▸ **Tasks to complete**:
• 1. According to the passage on children's learning, where does the process of building strong, fearless learning skills begin?
• 2. Extend the passage on children's learning, starting after its final sentence.

▸ **Page text**:
Instead, try resetting you and your child's relationship with the idea of learning.
It’s time to try and help your child become a better learner. In the age of knowledge and distraction, this is not a nice-to-have.
In the 21st century, it’s imperative that our children be effective learners who have the skills and techniques to learn new things in a disruptive environment.
While a school education is great to have, as parents we need to exercise our own agency in helping our children become and stay powerful lifelong learners. This needs more than a school education.
Here are 5 eye-openers to help you reframe how you think about how your child learns.
1. The process of building strong, fearless learning skills begins early, at home
We all begin our learning journey at home, with our parents. From the way parents encourage children to how we condition them to deal with failure, experimentation and observation, we are - knowingly or unknowingly - influencing their relationship with the idea of learning new things.
Resetting our relationship with learning involves asking why learning is only about answers, conclusions and passing or failing with limited chances to do and die?

▸ **Entries provided**:
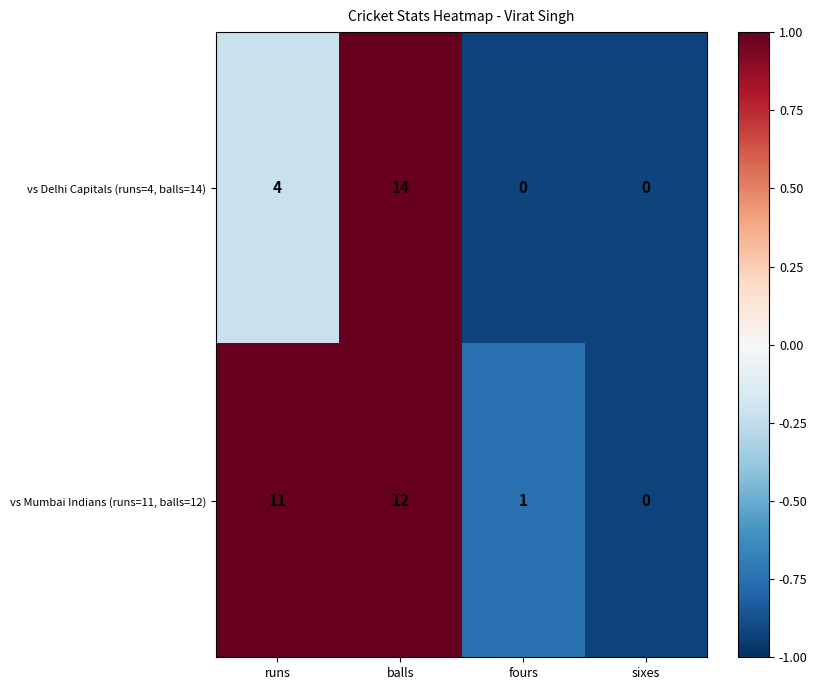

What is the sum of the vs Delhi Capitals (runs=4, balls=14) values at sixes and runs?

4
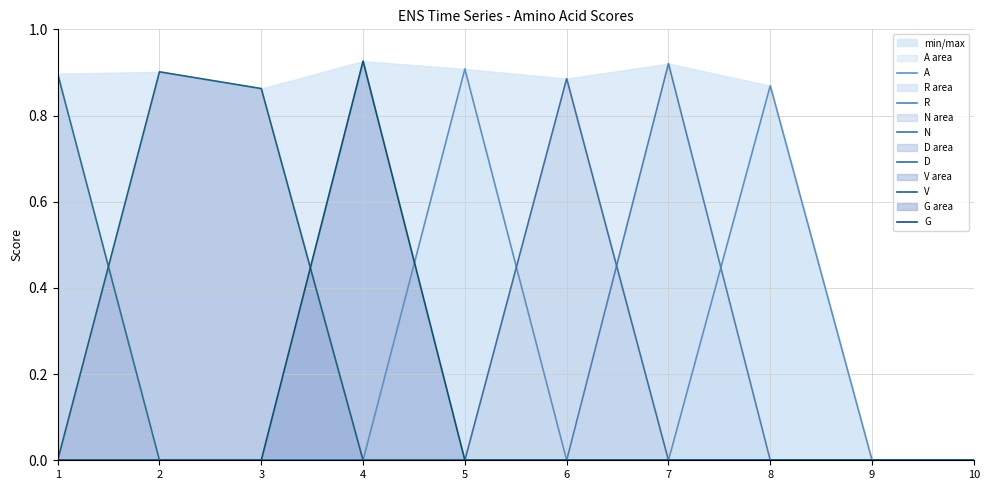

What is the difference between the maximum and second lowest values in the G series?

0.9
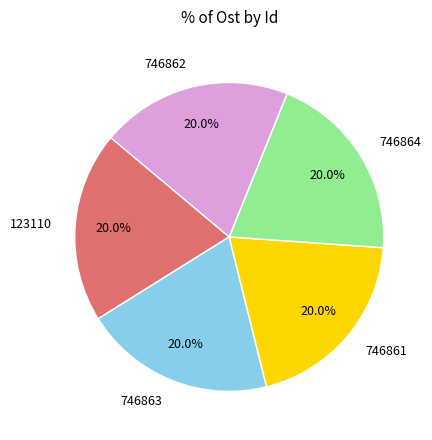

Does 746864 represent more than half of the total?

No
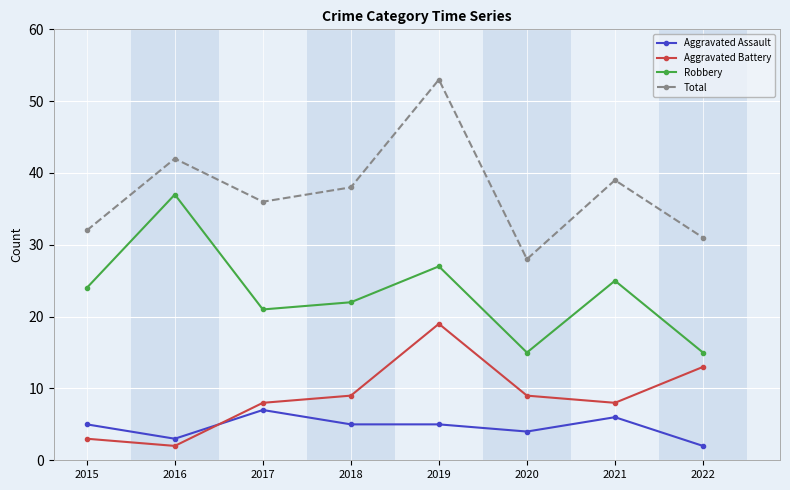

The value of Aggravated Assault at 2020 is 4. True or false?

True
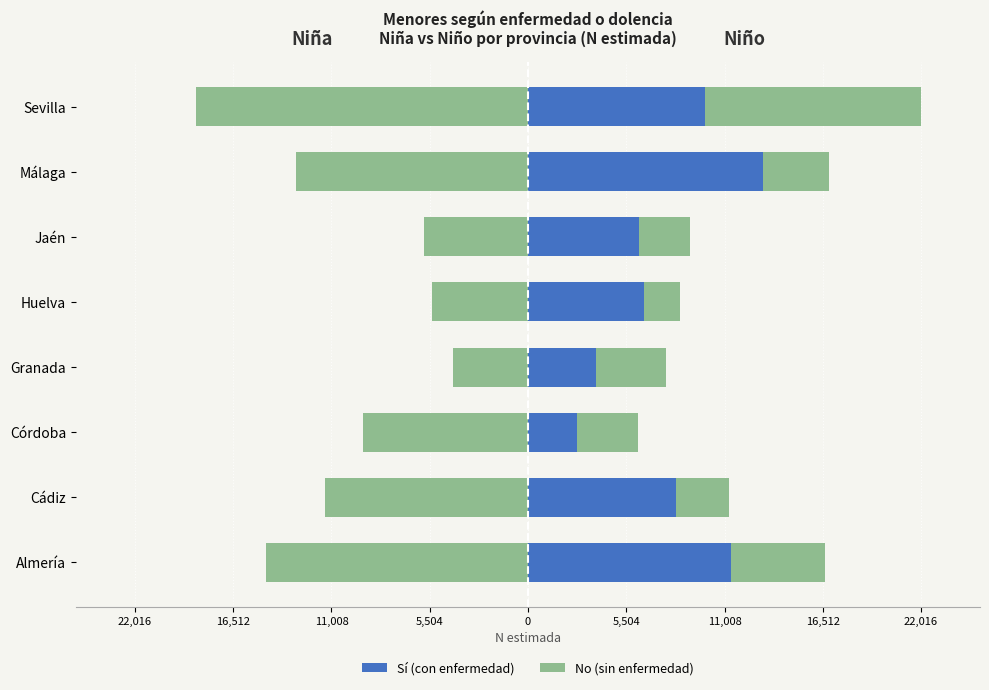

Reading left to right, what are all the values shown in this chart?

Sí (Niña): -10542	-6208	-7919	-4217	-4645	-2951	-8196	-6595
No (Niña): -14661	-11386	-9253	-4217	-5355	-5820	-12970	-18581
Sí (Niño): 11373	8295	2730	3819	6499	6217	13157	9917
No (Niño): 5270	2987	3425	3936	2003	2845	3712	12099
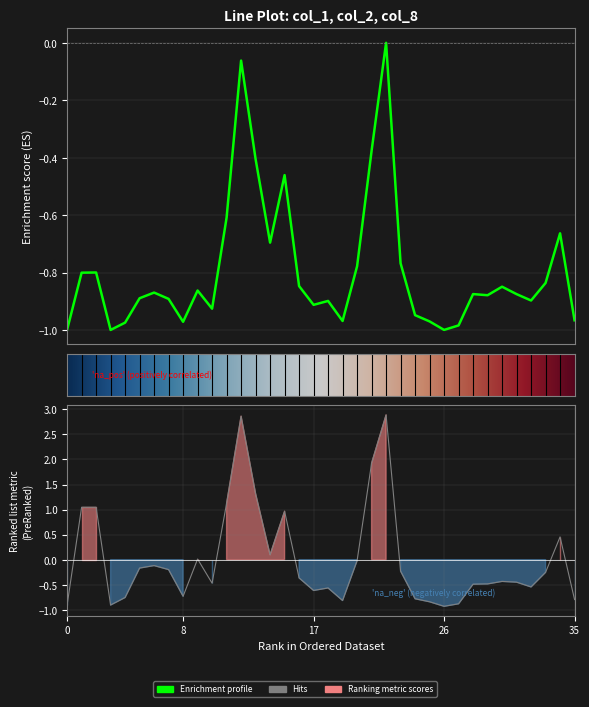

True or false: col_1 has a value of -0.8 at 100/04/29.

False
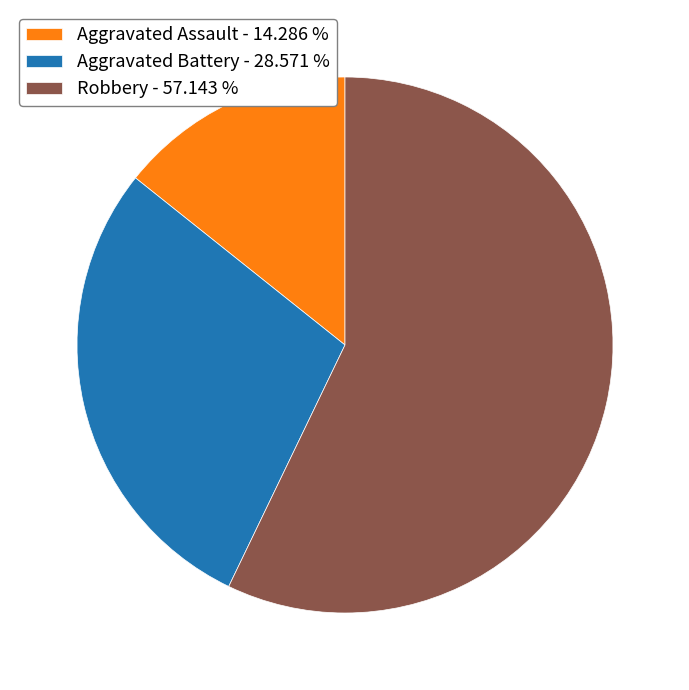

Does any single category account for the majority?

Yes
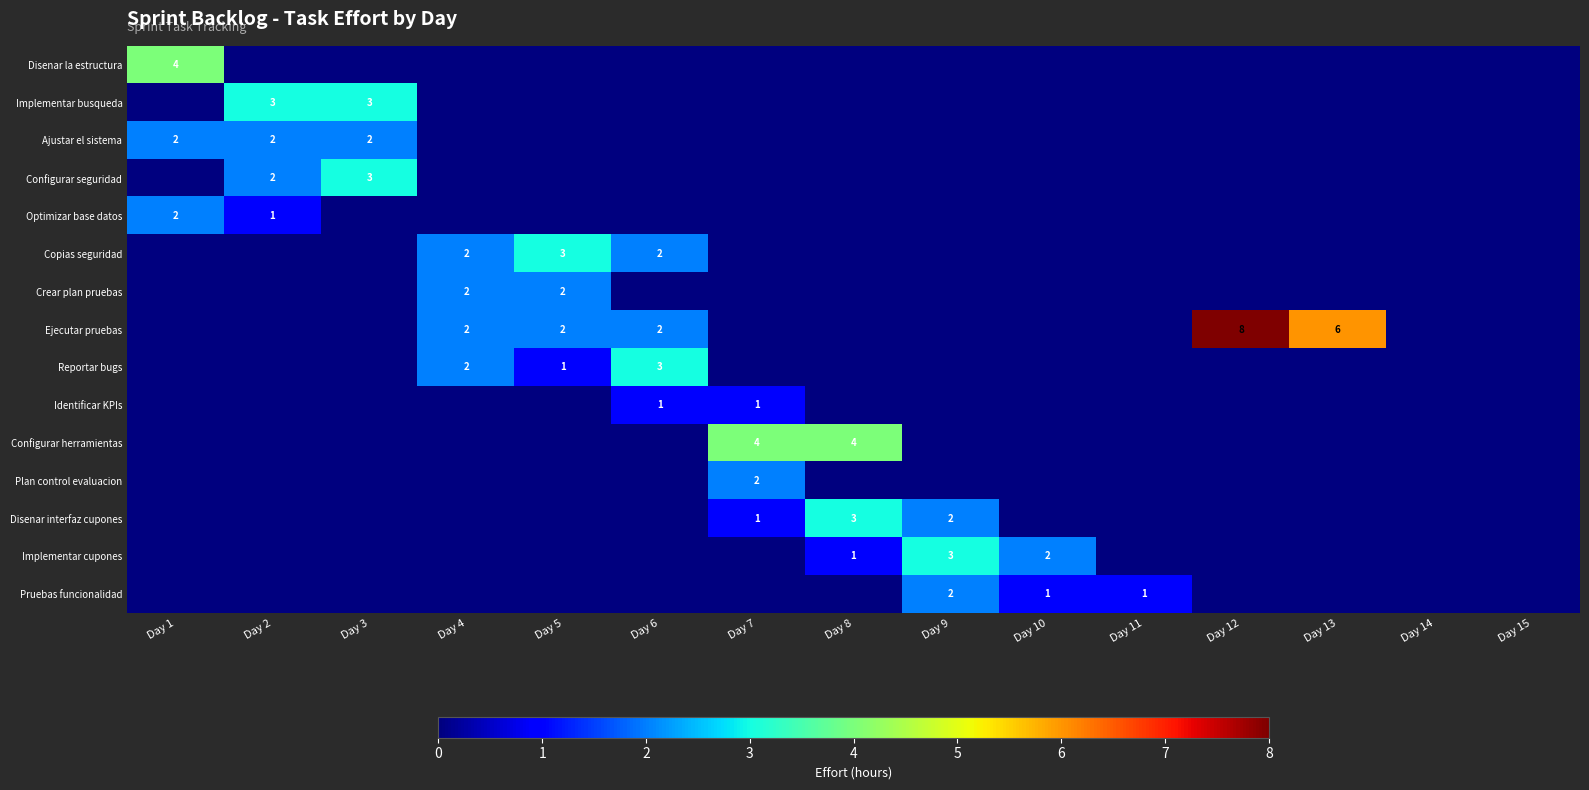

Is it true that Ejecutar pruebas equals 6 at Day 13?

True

▸ **Results**:
• 1. It begins early, at home.

• 2.
Can’t learning be about questions, possibilities, and never-ending progress with endless chances for small improvements every day?
Why does the process of learning have to be defined by or limited to classrooms, textbooks, curriculums, exams and studies? Isn’t every single new thing we do as we grow contribute to our learning skills? Shouldn’t we focus more on the process of learning instead of just the results?
2. ‘Learning to learn’ is a superskill which needs practice
We need to consciously and consistently build and nurture these precious learning skills.
Already, information has no real value in the digital age and knowledge era. Only our ability to use information to make better decisions, to create new solutions gives it value.
Information can be fed to computers - and trying to compete with computers is futile. Unfortunately our system is currently set up only to input information, and output information. We do not focus much on the skills the child needs to process all that information to create value.
We’d rather focus on building a skill that computers can’t replicate that easily - our ability to learn, connect, evaluate, create and innovate. And that can only happen when our children know how to learn.
3. Learning something new is a process - not an event
Learning is a constant and iterative process that’s not linear or formulaic.
Learning does not have a clearly defined start and end point. It doesn't start at 9am and end at 3 pm. It doesn't start in KG and end with graduation.
When we learn something, and have the ability to connect what we learn with what we already know, we activate the power of compound knowledge.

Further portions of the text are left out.